Leading Australian practice management software company Cliniko surveyed 2654 allied health professionals from 34 countries as part of celebrations to mark the company’s tenth anniversary. The majority of responses came from practitioners and administrators in Australia, the UK, Canada and New Zealand, with practices from Asia, Africa and the Middle East also contributing to the project.
Cliniko found peoples’ use of telehealth has at least doubled since the outbreak of COVID-19, with phone and online appointments now more than five times more popular in the UK and 2.2 times more common in Canada.
Cliniko founder Joel Friedlaender said the survey shows some of the ways the allied health sector has stayed ahead of the curve, despite the challenges arising during COVID-19.
“The pandemic has changed so much about our lives, including the way we access health care. A lot of people were surprised that professions like physiotherapy can be effective via telehealth, but the past two years have shifted these perceptions,” Joel Friedlaender said.
The study shows allied health practices have been resilient in the face of massive disruptions, with up to half continuing operating during COVID-19 restrictions despite only being able to offer telehealth services, and less than three per cent closing their doors for good.
A range of insights have been revealed about the allied health sector, revealing the average business employed just over three practitioners. This is demanding practitioners take on a wide range of duties, with one-quarter of businesses not employing any administrators, nearly half not employing a bookkeeper and two thirds not outsourcing any roles.
“Practitioner’s education predominantly prepares them for the care of their patients and there is very little in their education about the business side of private practice.

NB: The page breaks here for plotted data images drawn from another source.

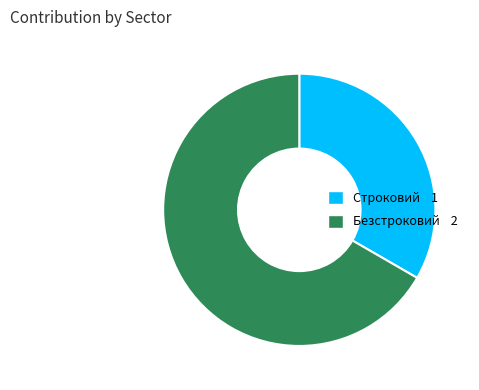

Count the number of slices in the pie.

2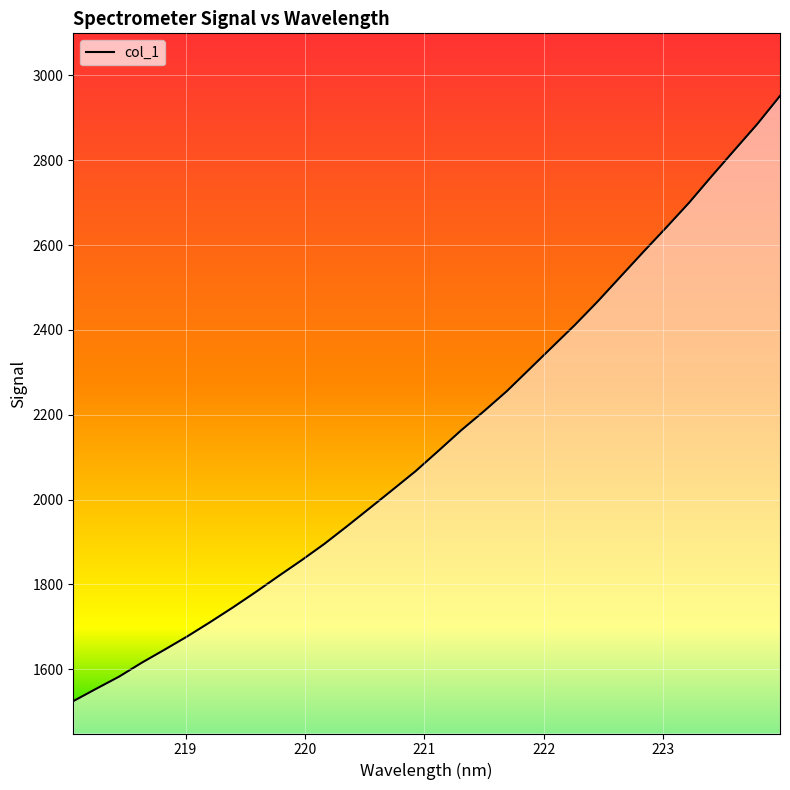

True or false: the data has more than 1 interior local peaks.

False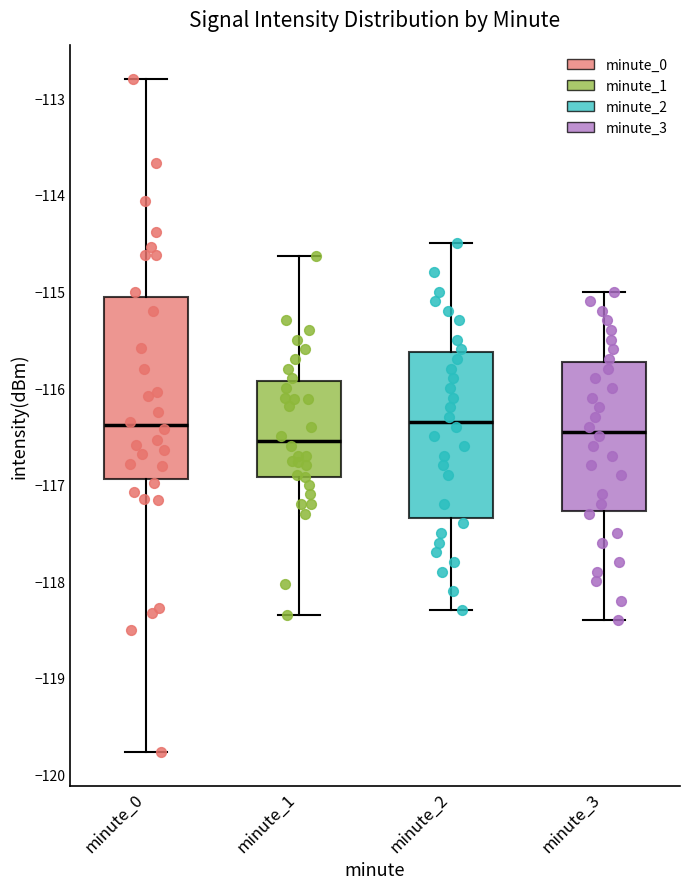

Where does the upper whisker of the box for minute_1 end on the y-axis? The values are not printed on the chart, so give them approximately, as read against the axis.

-114.6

Perhaps this is why we’re seeing so many people reaching out for business coaches and mentoring,” Joel said.
The data shows that word of mouth is key to growing allied health businesses, accounting for the majority of new referrals to many services.
The study also revealed a high level of ambition amongst the allied health workforce, with many respondents expressing a desire to achieve senior practitioner status or own their own business.
Despite the challenges arising from the pandemic, the vast majority of employees are settled in their roles and believe they are well remunerated.
“We know that COVID-19 has placed a lot of additional pressures on healthcare workers, so it’s very positive to learn that so many practitioners have adapted and are still progressing with their work,” Joel said.